The problem:
Reproduce the text of the records below with every occurrence of "Nasledujúci" replaced by "Ďalší" and everything else unchanged. Leave the pictures out of the answer.

Supplied records:
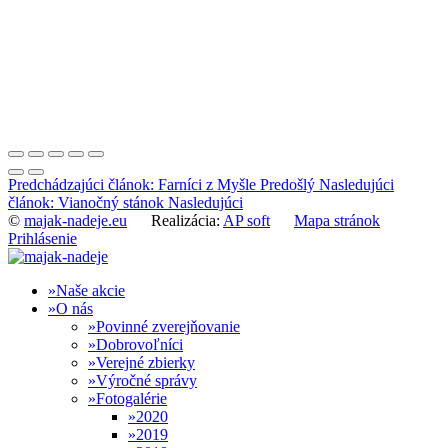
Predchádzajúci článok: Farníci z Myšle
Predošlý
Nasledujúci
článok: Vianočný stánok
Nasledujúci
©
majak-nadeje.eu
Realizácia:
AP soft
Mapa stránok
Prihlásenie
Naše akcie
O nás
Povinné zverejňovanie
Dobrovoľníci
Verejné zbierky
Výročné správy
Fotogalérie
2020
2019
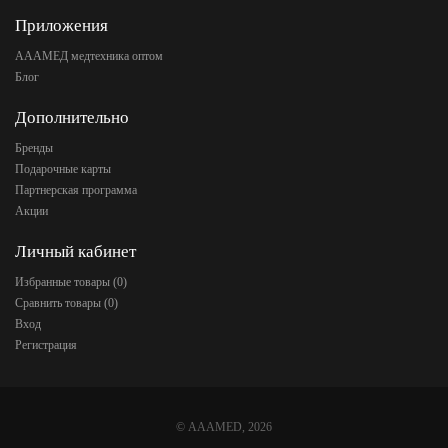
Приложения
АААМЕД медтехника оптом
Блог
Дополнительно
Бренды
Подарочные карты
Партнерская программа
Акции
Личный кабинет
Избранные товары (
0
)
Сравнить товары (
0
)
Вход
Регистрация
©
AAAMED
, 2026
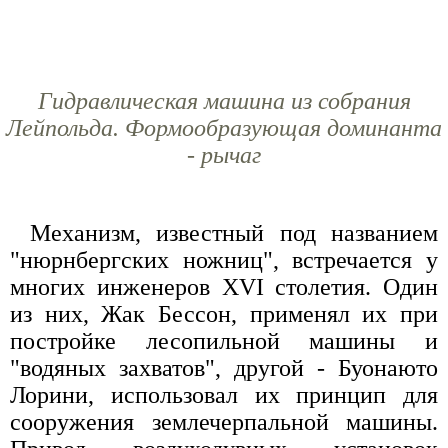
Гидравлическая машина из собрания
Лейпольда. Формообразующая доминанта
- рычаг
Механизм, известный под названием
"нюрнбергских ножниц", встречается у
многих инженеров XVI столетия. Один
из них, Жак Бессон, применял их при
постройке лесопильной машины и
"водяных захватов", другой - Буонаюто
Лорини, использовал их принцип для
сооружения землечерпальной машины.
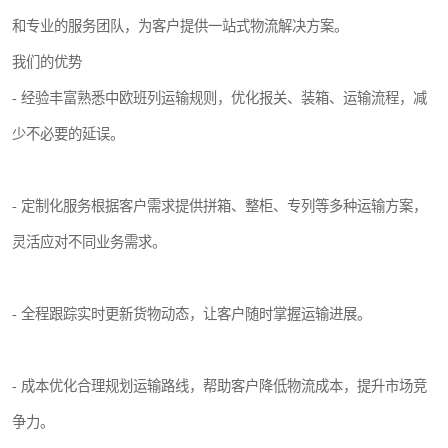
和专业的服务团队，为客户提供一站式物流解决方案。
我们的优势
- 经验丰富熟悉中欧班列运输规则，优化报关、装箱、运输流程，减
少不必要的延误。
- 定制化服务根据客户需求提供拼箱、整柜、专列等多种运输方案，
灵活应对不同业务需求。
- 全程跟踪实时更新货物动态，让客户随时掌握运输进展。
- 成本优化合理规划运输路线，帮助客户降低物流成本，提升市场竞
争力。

Exercise answer:
Predchádzajúci článok: Farníci z Myšle
Predošlý
Ďalší
článok: Vianočný stánok
Ďalší
©
majak-nadeje.eu
Realizácia:
AP soft
Mapa stránok
Prihlásenie
Naše akcie
O nás
Povinné zverejňovanie
Dobrovoľníci
Verejné zbierky
Výročné správy
Fotogalérie
2020
2019
Приложения
АААМЕД медтехника оптом
Блог
Дополнительно
Бренды
Подарочные карты
Партнерская программа
Акции
Личный кабинет
Избранные товары (
0
)
Сравнить товары (
0
)
Вход
Регистрация
©
AAAMED
, 2026
Гидравлическая машина из собрания
Лейпольда. Формообразующая доминанта
- рычаг
Механизм, известный под названием
"нюрнбергских ножниц", встречается у
многих инженеров XVI столетия. Один
из них, Жак Бессон, применял их при
постройке лесопильной машины и
"водяных захватов", другой - Буонаюто
Лорини, использовал их принцип для
сооружения землечерпальной машины.
和专业的服务团队，为客户提供一站式物流解决方案。
我们的优势
- 经验丰富熟悉中欧班列运输规则，优化报关、装箱、运输流程，减
少不必要的延误。
- 定制化服务根据客户需求提供拼箱、整柜、专列等多种运输方案，
灵活应对不同业务需求。
- 全程跟踪实时更新货物动态，让客户随时掌握运输进展。
- 成本优化合理规划运输路线，帮助客户降低物流成本，提升市场竞
争力。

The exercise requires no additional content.